The Supreme Court has taken strong objection to disgruntled participants of government tenders turning their ire into subjects of “public interest litigation (PILs)” in constitutional courts.
A Bench of Justices S.K. Kaul and Hrishikesh Roy noted how unsuccessful parties of a tender process approach the courts with their “imaginary grievances”.
Making mountains out of molehills
“Attempts by unsuccessful tenderers with imaginary grievances, wounded pride and business rivalry, to make mountains out of molehills of some technical/procedural violation or some prejudice to self, and persuade courts to interfere by exercising power of judicial review, should be resisted,” the apex court observed in its judgment on September 17.
Not a single public tender goes unchallenged, the court noted.
“The enlarged role of the government in economic activity and its corresponding ability to give economic ‘largesse’ was the bedrock of creating what is commonly called the ‘tender jurisdiction’,” the court explained how tender cases starting crowding court dockets.
The law, to promote transparency, had allowed parties to approach the High Courts directly.
“However, the ground reality today is that almost no tender remains unchallenged. Unsuccessful parties or parties not even participating in the tender seek to invoke the jurisdiction of the High Court,” Justice Kaul wrote in the judgment.
The judgment reiterated that the power of judicial review in a tender process was limited.
Unhappy tenderers or contractors could always sue for damages in a civil court, the court advised.
Judicial intervention in the administrative actions of the government, especially in cases of public tender, was meant to prevent arbitrariness, irrationality, unreasonableness, bias and mala fide.
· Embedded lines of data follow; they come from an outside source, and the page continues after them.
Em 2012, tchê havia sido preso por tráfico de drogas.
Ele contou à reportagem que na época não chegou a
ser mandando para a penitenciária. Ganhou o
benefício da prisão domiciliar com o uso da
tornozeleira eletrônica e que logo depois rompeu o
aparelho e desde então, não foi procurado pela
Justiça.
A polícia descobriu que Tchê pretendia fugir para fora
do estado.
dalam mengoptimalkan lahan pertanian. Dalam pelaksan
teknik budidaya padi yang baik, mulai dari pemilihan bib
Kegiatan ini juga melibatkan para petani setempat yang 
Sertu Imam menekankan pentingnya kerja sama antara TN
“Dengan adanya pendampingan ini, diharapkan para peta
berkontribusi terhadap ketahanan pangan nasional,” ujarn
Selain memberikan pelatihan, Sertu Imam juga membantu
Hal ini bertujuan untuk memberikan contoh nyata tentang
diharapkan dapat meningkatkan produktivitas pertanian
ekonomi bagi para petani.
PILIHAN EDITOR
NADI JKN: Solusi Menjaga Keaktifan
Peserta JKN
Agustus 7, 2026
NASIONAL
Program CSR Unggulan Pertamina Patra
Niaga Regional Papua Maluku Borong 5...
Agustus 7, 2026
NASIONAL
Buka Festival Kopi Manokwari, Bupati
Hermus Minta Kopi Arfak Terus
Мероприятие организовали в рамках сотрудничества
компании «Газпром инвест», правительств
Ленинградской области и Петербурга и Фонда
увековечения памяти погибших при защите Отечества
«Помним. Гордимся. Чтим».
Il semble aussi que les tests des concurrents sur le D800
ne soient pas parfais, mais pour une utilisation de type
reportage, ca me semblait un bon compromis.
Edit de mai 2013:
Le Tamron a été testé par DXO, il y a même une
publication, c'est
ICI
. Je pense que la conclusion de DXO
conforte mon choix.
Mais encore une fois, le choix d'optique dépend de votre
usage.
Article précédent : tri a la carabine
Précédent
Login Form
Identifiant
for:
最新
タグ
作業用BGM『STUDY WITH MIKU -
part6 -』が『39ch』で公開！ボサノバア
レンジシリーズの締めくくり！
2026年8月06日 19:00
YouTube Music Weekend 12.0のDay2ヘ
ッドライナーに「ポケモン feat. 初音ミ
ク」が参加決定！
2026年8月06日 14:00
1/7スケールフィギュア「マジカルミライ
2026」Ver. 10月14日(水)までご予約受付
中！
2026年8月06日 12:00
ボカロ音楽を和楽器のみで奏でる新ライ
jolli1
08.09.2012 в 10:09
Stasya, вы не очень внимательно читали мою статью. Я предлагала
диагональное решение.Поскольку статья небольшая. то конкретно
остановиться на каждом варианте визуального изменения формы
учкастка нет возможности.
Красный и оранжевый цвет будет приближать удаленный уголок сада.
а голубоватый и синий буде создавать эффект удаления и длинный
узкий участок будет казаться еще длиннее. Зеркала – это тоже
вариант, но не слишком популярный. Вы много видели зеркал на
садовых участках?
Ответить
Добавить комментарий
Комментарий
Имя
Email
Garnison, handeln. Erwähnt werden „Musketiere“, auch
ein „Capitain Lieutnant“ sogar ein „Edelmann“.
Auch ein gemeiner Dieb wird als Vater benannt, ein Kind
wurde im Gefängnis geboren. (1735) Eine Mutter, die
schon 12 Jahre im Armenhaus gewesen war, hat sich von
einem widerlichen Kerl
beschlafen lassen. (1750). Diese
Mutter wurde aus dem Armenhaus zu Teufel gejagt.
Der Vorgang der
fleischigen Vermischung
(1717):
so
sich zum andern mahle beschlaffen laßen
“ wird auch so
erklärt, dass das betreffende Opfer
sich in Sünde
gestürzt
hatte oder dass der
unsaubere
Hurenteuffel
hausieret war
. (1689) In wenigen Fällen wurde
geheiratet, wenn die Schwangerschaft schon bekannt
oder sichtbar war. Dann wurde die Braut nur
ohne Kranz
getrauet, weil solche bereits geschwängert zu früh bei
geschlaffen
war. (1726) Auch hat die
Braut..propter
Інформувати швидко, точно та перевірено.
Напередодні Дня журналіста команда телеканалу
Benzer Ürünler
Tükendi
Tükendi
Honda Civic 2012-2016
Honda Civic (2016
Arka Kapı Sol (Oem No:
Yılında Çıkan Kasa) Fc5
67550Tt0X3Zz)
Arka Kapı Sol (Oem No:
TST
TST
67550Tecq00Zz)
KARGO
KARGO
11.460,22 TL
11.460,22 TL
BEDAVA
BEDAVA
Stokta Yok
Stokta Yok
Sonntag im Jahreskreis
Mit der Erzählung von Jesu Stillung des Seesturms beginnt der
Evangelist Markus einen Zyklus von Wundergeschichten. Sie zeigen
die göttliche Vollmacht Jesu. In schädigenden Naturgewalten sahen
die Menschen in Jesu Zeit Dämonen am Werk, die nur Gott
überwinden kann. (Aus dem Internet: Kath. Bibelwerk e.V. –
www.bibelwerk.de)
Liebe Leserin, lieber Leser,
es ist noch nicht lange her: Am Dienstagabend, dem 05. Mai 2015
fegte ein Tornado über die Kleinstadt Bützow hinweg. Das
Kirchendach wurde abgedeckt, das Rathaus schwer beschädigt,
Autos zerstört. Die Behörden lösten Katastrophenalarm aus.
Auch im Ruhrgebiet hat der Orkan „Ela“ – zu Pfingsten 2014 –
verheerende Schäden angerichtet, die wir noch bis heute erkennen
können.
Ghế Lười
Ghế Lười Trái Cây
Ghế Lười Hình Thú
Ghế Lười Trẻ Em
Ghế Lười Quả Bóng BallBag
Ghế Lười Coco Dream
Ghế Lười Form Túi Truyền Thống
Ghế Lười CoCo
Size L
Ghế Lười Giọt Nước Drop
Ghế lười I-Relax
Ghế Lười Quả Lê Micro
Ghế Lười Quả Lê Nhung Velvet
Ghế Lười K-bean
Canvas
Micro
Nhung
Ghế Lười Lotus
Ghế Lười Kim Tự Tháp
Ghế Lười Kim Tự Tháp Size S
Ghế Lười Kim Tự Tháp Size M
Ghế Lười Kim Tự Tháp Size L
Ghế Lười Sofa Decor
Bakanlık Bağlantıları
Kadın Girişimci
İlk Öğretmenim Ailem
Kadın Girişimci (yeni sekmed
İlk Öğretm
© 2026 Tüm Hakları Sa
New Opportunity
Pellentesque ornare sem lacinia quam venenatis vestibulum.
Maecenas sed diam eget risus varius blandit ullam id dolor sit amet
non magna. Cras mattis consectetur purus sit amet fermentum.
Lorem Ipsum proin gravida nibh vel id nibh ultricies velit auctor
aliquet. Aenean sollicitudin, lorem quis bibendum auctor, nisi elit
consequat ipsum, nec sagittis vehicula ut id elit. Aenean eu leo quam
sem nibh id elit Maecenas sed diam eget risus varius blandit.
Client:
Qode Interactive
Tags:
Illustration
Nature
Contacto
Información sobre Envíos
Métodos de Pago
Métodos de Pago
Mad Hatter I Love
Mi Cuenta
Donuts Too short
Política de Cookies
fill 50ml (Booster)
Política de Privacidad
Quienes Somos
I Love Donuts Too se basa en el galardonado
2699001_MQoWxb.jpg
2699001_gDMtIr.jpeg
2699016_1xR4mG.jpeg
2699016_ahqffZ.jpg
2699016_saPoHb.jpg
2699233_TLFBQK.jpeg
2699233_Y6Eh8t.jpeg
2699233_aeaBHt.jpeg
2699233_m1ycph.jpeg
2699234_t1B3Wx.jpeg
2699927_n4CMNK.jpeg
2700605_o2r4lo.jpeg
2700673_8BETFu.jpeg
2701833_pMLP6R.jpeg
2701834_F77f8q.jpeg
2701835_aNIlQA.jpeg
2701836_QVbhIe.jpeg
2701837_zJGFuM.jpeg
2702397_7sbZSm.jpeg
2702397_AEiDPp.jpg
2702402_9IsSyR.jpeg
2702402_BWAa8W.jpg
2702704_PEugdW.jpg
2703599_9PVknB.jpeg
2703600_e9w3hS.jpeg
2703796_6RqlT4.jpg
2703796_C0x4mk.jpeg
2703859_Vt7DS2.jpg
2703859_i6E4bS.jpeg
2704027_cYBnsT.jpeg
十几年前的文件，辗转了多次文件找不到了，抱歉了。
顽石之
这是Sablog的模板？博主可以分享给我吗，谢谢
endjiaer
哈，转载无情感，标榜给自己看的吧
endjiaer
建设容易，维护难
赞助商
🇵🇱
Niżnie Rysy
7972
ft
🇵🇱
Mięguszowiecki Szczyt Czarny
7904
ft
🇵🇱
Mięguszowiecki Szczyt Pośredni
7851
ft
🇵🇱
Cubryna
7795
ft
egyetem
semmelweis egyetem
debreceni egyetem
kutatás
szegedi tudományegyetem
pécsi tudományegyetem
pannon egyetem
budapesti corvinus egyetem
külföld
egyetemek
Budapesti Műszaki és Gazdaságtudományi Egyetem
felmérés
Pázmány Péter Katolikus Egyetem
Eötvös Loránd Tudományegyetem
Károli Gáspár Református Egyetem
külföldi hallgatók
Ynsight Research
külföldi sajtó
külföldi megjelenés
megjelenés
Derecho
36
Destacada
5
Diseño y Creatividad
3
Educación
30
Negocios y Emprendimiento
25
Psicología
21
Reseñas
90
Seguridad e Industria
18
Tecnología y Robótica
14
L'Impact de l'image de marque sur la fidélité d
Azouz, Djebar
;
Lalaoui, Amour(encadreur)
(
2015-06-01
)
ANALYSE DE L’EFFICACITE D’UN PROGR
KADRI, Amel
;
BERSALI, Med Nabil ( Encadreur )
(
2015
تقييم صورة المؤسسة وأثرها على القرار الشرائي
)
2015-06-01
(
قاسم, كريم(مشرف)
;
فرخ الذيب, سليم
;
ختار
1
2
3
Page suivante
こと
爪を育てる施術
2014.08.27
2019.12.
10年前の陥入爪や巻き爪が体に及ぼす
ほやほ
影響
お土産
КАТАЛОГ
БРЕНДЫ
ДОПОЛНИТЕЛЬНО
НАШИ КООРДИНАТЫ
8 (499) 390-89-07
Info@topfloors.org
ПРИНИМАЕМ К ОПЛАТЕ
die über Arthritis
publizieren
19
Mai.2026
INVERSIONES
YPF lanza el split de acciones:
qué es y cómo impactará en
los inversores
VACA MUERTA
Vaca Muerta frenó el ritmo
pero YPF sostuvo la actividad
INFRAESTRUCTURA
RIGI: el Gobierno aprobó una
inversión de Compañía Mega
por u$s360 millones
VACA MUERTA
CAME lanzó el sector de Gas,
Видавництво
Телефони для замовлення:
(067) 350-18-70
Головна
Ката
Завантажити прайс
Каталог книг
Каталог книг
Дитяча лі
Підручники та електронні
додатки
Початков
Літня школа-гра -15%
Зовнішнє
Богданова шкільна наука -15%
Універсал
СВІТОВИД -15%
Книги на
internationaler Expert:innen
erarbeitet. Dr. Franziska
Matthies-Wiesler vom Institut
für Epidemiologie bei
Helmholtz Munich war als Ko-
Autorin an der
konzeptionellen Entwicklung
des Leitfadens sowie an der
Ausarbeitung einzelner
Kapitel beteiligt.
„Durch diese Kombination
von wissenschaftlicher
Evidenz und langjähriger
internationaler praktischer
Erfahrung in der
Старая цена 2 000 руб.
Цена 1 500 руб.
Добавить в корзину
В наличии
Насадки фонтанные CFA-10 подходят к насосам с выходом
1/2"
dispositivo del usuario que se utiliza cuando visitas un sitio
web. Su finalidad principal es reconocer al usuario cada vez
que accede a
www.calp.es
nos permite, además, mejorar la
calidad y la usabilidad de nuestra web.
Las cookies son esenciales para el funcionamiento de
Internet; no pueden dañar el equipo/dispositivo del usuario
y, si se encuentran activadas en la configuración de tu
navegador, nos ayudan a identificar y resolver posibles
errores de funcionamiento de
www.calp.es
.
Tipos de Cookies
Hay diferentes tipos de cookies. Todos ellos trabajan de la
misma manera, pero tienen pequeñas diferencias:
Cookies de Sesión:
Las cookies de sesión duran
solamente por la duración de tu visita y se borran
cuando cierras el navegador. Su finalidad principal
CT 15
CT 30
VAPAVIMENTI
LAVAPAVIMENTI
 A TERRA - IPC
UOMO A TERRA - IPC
“The purpose is to check whether the choice of decision is made lawfully and not to check whether the choice of decision is sound. In evaluating tenders and awarding contracts, the parties are to be governed by principles of commercial prudence. To that extent, principles of equity and natural justice have to stay at a distance,” the government said.
The judgment came in an appeal filed by Uflex Ltd against the Madras High Court order of April 29, giving Tamil Nadu government four months’ time to float a fresh tender for production and supply of polyester based hologram stickers to be pasted across the caps of bottles of liquor sold by the Tamil Nadu State Marketing Corporation (TASMAC).
The High Court had passed the order on a plea filed by two other competing firms, who were not selected in the tender process.
Allowing the appeal, the top court awarded over ₹23.25 lakh to Uflex Ltd and even awarded ₹7.58 lakh to the State government as compensation payable by the two rival firms for defending the litigation.